(Stated task 1):
Write out the passage of the motorhome thread from "If it has got" up to and including "for this MOT.".
(Stated task 2):
Do these statements agree with the motorhome thread? Answer yes or no for each, and quote the deciding words. (a) The first post says the couple were quoted £251 for insurance. (b) The reply signed Ben says his tax is £54 a year. (c) The reply signed Ben says he took his motorhome to his normal garage for its MOT.

(Page extract):
--*--

# E450 2.3JTD MPG Tax and MOT question



## Pen-N-Lens

Hello all, my partner and I are thinking of purchasing a Fiat Ducato Bessacarr E450 2.5l motorhome. We have trawled through the internet but have yet to find any information on expected MPG. Can anyone tell us what would should expect to achieve and also the fuel capacity of the vehicle. We checked insurance and have been quoted £251. I am quite happy with this quote. Also, what would we expect to pay for an MOT and tax.

Regards, Lens


----------



## blongs

If it has got an overcab bed expect 23/24 mpg in a combination of roads with a max speed of about 60. I generally get this with an overcab and the same engine (if yours is a 2006 or earlier) and I don't go much passed 60 on the motorways.

My tax is £205 a year at the moment, just renewed a few days ago.

MOTs are a Class4 and the same prices as cars, maximum £54 (i think its £54 at the moment)

You might need to go to a place with a high roof/doors and not your normal garage though. I used a 4x4 specialist near us for this MOT.

Ben


----------



## Hydrocell

*Vans & MPG*

Hi Lens
First thing you need to conceder is what type of layout would suite you and Pen, do you want a MH with fixed bed, rear lounge, a dinette or one with a drop down bed there are so many layout make and modules, before you buy make a list of things you want.
We have had five vans in six years and we our just about to get a new Rapido 9048df, our current van is a Autotrail Apache 643L this has an end lounge very comfortable, it has a over cab bed which we us for storage, the biggest bug bear for us is that the front of the van in the winter months is always freezing we have a screen cover and put up a lined curtain the other thing is having to turn the lounge in to a bed.
We have tried a Autotrail Cheyenne with a fix bed the only problem there is that the bed take up to much of the living area and we still had the problem of the front being very could in winter so although you need to consider the MPG and so on you need to build in all the other factors, I'm not trying to put you off but it could save a lot of money in the long run and by the way it's the best thing we have ever dune buying a Motorhome.

--*--

(Extracted material):
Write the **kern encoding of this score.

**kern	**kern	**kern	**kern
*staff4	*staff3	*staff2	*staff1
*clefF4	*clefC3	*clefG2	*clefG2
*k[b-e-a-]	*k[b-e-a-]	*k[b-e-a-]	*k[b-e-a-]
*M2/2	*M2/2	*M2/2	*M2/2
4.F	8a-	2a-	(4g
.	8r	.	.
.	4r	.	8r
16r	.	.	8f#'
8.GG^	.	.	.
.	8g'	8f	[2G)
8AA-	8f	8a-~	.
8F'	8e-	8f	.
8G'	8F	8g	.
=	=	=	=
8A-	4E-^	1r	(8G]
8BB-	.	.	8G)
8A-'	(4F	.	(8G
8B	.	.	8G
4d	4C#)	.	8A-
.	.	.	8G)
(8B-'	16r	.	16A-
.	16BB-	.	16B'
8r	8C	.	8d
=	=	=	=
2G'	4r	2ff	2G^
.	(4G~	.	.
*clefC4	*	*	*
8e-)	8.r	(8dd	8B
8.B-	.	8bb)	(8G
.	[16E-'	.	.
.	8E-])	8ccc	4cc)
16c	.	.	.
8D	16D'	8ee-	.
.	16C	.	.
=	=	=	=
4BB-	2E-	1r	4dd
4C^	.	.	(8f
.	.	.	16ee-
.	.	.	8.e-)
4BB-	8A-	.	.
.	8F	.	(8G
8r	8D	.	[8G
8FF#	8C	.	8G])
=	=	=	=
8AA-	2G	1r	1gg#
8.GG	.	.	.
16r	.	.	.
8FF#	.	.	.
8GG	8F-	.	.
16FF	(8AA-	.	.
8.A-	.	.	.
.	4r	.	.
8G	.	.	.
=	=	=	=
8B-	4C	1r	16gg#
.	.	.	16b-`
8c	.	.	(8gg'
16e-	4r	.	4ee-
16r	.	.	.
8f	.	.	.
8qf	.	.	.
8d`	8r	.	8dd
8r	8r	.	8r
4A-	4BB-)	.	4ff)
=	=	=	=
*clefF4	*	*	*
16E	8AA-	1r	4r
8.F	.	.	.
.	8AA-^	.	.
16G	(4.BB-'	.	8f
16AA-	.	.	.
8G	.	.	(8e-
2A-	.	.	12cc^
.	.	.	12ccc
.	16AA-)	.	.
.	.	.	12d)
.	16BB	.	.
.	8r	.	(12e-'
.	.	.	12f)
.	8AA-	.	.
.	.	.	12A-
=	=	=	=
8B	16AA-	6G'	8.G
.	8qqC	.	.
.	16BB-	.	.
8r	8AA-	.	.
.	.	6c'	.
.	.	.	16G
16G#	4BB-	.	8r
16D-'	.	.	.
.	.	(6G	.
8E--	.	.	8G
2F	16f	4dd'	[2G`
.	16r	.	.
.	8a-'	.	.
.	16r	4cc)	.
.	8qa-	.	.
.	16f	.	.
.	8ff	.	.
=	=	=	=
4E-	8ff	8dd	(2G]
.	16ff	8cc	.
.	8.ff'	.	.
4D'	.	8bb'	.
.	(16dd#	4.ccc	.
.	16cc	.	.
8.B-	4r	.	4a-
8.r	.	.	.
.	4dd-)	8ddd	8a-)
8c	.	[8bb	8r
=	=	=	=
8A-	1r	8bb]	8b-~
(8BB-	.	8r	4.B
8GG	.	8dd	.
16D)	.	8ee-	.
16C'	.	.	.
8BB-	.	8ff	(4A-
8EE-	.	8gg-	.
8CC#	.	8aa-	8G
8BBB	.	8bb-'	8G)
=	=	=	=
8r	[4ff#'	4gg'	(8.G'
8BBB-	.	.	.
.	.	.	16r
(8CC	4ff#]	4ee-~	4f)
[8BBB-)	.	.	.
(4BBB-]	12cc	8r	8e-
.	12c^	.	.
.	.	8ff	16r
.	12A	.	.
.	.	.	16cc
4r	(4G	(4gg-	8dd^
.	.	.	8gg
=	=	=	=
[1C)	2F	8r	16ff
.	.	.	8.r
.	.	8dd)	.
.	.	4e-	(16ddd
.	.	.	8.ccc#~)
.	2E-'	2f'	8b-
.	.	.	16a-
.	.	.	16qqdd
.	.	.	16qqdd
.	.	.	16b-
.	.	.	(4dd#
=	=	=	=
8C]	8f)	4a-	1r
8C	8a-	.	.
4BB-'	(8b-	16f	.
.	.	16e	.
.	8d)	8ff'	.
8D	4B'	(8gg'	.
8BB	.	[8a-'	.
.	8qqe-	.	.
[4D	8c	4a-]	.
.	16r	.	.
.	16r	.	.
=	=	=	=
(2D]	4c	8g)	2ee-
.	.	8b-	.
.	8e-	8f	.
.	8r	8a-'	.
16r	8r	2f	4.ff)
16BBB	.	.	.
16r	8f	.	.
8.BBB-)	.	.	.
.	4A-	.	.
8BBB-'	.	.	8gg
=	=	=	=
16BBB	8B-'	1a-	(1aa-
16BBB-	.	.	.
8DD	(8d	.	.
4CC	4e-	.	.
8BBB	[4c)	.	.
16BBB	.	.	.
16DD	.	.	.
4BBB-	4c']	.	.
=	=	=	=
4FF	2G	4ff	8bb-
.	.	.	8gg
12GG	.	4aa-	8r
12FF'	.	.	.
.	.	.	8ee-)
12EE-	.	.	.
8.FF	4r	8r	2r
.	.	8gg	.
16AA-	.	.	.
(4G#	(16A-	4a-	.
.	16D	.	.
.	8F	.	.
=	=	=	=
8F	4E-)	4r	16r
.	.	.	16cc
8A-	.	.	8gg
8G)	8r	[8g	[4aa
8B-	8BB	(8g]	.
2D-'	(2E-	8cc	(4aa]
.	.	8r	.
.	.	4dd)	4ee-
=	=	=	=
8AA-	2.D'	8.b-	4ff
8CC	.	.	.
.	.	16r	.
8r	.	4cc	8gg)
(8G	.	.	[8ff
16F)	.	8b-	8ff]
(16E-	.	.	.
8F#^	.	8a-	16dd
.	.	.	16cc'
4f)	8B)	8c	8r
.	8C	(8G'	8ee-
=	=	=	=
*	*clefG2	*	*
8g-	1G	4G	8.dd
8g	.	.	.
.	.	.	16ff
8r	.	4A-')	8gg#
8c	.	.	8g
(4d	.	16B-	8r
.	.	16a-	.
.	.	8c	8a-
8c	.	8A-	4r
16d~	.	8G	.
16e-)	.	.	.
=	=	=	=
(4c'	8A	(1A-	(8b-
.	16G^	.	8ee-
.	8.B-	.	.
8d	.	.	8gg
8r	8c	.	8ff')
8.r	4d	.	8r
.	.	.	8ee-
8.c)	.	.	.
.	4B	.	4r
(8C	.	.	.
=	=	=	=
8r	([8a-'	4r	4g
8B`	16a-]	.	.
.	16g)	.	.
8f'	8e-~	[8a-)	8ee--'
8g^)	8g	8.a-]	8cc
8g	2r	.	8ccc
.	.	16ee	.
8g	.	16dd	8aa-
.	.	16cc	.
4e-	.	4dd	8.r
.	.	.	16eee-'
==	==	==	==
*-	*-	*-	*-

--*--

(Final result 1):
If it has got an overcab bed expect 23/24 mpg in a combination of roads with a max speed of about 60. I generally get this with an overcab and the same engine (if yours is a 2006 or earlier) and I don't go much passed 60 on the motorways.

My tax is £205 a year at the moment, just renewed a few days ago.

MOTs are a Class4 and the same prices as cars, maximum £54 (i think its £54 at the moment)

You might need to go to a place with a high roof/doors and not your normal garage though. I used a 4x4 specialist near us for this MOT.

(Final result 2):
(a) Yes: "We checked insurance and have been quoted £251."
(b) No: "My tax is £205 a year at the moment"
(c) No: "I used a 4x4 specialist near us for this MOT."